**Tarefas a realizar**.
[1] No texto sobre Henfil, de que nome o codinome Henfil é abreviação?
[2] Segundo o texto sobre Henfil, por que ele cresceu com medo do fogo do inferno? Responda em uma a três frases.
[3] Dê sequência ao texto sobre Henfil a partir do ponto em que ele termina.

**Texto fornecido**.
---
Era um tal de Deus para cá, diabo para lá. Em noites de tempestade, os Souza todos queimavam a palha benta e se escondiam debaixo da mesa, rezando para não serem castigados com os raios que atingiam Belo Horizonte. Por isso, Henriquinho cresceu com um medo danado do fogo do inferno. Só depois superou aquilo e, no fim das contas, virou um rebelde que fazia piada do assunto. Com o codinome Henfil, abreviação de Henrique de Souza Filho, tornou-se um dos maiores cartunistas do país, conhecido por seu humor endiabrado. Se estivesse vivo, o artista faria 70 anos na quarta-feira [5/2].
Um evento no Museu da República, no mesmo dia, às 19h, vai comemorar a data, com debate entre Paulo Betti, Tárik de Souza, Nelson Rodrigues Filho e o chargista do GLOBO, Chico Caruso. Ao mesmo tempo, serão lançadas cinco edições da lendária revista “Fradim”, criada pelo artista, morto em 1988. Um evento até modesto para a fama que Henfil já teve. Com seu humor ácido, politicamente incorreto, ele foi um dos maiores críticos dos problemas do Brasil – especialmente a ditadura. Só que, 26 anos depois de sua morte, apenas uma pequena parte de sua obra está acessível às novas gerações.
Henfil passava tantas horas debruçado sobre sua mesa de desenho que, com 1,70m, acabou com a postura curvada. Acabou também com uma produção tão intensa que seu filho, Ivan Cosenza de Souza, mantém hoje em casa cerca de 15 mil originais guardados. Dessa produção resultaram as edições da “Fradim” e cinco livros lançados pela Geração Editorial. A Nova Fronteira tem em catálogo 12 livros infantis sobre o sapo Ivan, personagem que Henfil criou em homenagem ao filho. Já as cinco obras que o artista publicou em vida, pela Record, seguem fora de catálogo. O contrato caducou.
---
**Material fornecido**.
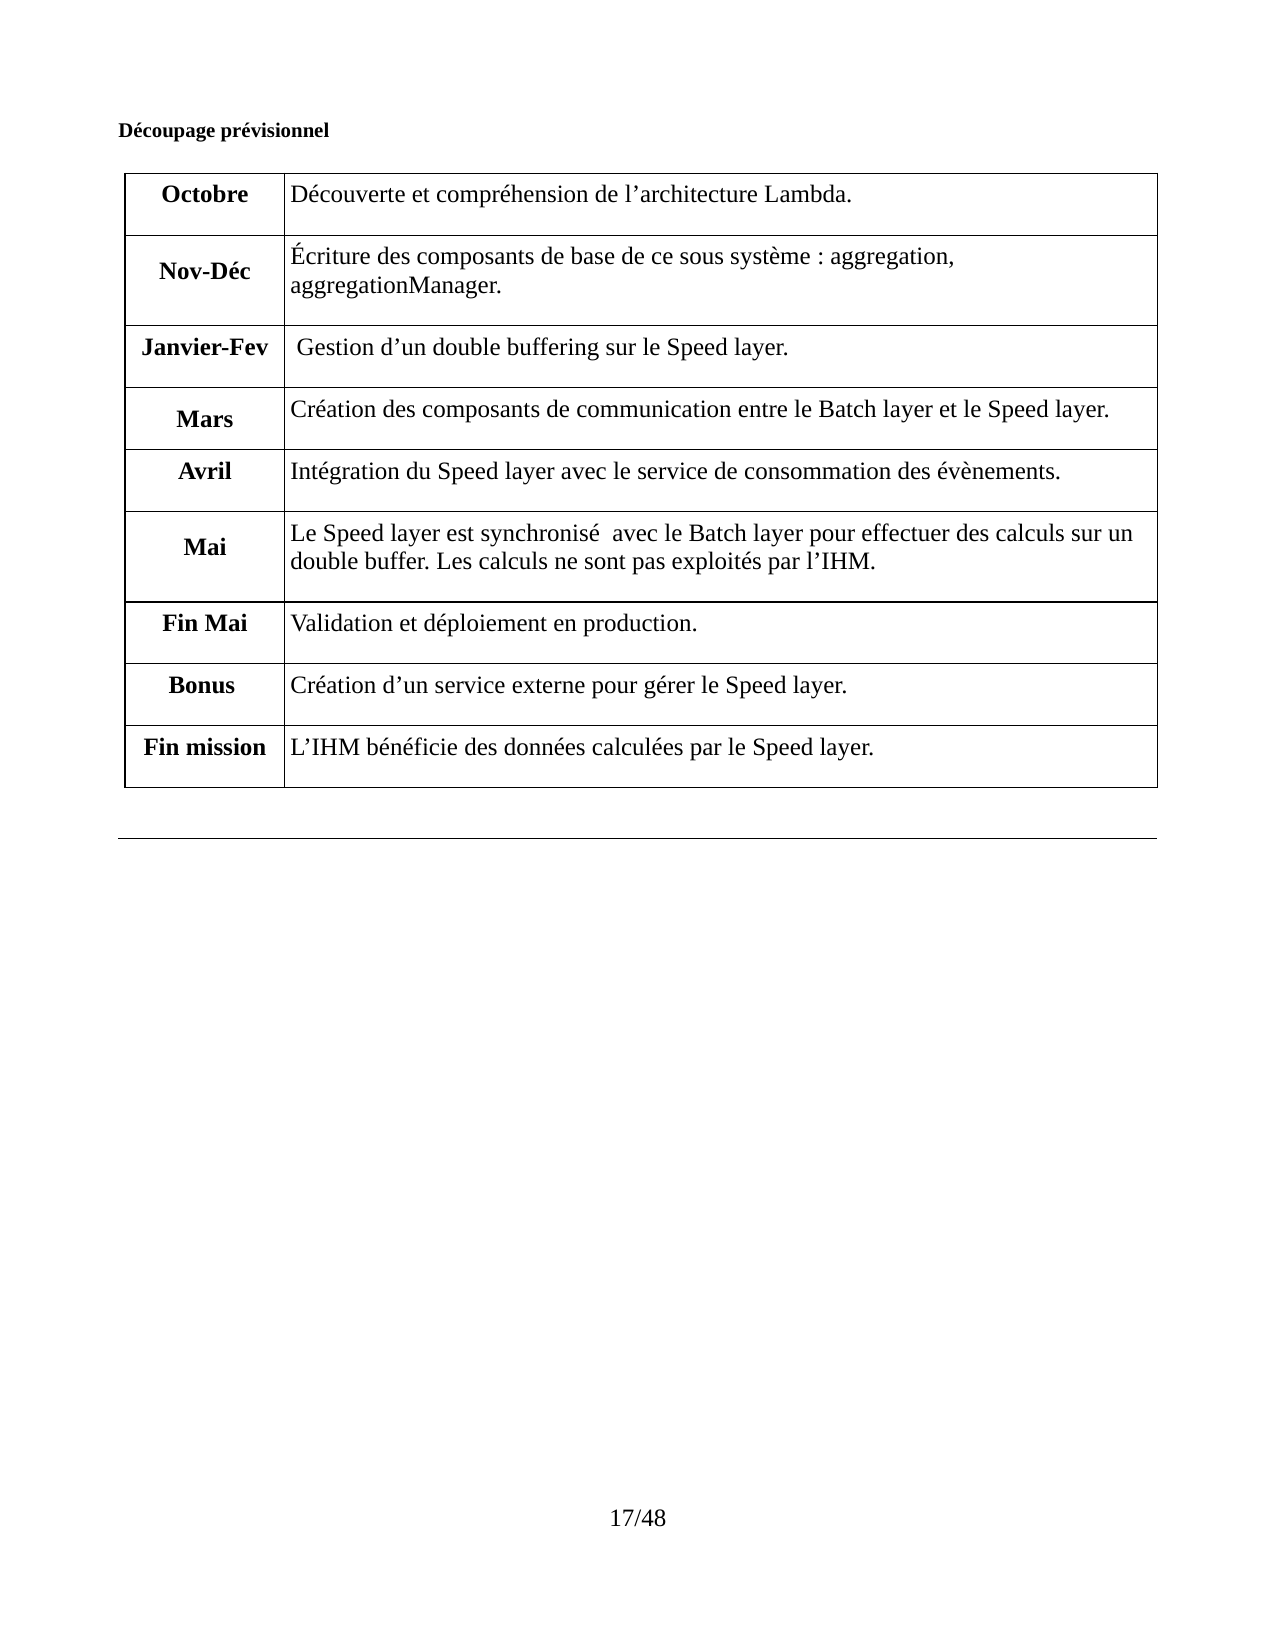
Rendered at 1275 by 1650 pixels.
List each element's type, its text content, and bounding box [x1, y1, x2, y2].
---
**Respostas das tarefas**.
[1] Henrique de Souza Filho.

[2] Em sua família se falava o tempo todo de Deus e do diabo. Em noites de tempestade, os Souza queimavam palha benta e se escondiam debaixo da mesa, rezando para não serem castigados pelos raios que atingiam Belo Horizonte.

[3]
– Às vezes, alguns editores ficam com aquela visão de trabalho datado. Mas a obra dele é muito parecida com a do Quino (argentino criador da Mafalda) – diz Ivan, que há cinco anos criou o Instituto Henfil, pensando em disponibilizar o acervo do pai para consulta, mas reclama que, por falta de apoio, até hoje não conseguiu uma sede.
Sônia Jardim, vice-presidente do Grupo Record, que publicou livros de Henfil, como “Cartas da mãe” e “Henfil na China”, argumenta que seria preciso repensar as edições para relançá-las.
– Eu era superfã do Henfil. Mas, por exemplo, “Diretas já” era muito ligado àquele tempo. Para ser relançado precisaria de um tratamento mais histórico do que comercial – defende.
A dificuldade é que a obra de Henfil se situa numa zona entre o cartum e a charge, diz o pesquisador de linguagens gráficas da UFRJ Octavio Aragão.
– O que define o cartum é a atemporalidade. Um bom cartum é bom em qualquer época ou lugar. Já a charge é mais ligada ao momento de sua publicação. O Henfil habita nesse complicado meio-termo. Mas acho exagero dizer que ele é datado – afirma o pesquisador, que acredita que Henfil seria alvo de processos hoje, por conta do humor politicamente incorreto.
O humor contestador veio da barra pesada na família. Além do medo do pecado, os meninos (Henfil e seus irmãos, o sociólogo Betinho e o compositor Chico Mário) não podiam se machucar, por causa da hemofilia. A casa da infância, em Minas, era toda acolchoada para ninguém correr risco. Risco que o flamenguista ignorava, claro, ao jogar bola com outros moleques. E repetiu sete vezes na escola, para terror dos professores.
Os “fradins” Cumprido e Baixinho foram uma forma de comprar briga com o passado. “Sou sadio porque vendo minhas neuroses nos jornais”, dizia o cartunista, já famoso, brincando que sua graça vinha toda daquela criação repressora – que ele já desafiava quando era menino, sendo sete vezes reprovado na escola.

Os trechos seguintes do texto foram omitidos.